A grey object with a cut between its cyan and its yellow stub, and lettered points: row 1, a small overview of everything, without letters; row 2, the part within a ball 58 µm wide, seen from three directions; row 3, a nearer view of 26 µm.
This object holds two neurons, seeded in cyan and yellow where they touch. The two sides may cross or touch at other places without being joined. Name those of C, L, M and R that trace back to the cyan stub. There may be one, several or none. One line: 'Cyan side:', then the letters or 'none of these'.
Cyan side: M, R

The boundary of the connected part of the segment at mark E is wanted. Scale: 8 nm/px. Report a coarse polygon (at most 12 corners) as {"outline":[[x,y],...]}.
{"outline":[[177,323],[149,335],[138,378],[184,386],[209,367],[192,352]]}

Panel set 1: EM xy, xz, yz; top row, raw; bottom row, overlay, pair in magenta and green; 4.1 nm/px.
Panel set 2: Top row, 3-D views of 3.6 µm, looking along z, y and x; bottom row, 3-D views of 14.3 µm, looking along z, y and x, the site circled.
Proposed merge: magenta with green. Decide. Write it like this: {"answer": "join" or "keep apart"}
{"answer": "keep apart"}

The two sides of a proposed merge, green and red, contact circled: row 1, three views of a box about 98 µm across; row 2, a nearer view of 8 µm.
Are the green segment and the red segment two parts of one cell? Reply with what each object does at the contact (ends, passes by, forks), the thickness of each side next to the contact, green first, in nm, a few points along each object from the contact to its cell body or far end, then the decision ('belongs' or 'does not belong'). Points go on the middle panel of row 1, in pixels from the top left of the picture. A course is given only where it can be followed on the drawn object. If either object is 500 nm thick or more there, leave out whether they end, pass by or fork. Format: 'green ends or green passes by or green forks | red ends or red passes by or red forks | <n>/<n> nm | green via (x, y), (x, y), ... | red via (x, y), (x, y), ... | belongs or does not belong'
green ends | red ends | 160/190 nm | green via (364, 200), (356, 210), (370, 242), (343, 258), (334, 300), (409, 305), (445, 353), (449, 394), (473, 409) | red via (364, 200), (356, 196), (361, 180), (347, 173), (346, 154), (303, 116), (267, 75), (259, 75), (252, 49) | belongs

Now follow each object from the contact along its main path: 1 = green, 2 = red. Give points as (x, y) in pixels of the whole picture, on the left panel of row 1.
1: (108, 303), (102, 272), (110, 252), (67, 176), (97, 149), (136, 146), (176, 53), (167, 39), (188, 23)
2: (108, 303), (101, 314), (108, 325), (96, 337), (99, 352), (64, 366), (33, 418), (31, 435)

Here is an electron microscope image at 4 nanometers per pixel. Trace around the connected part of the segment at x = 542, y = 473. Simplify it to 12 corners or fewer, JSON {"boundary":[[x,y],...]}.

*WHAT YOU WILL DO*. For the word "nearer", say how many lines of the records above contain it. Reply with the number alone.

*TASK RESPONSE*. 2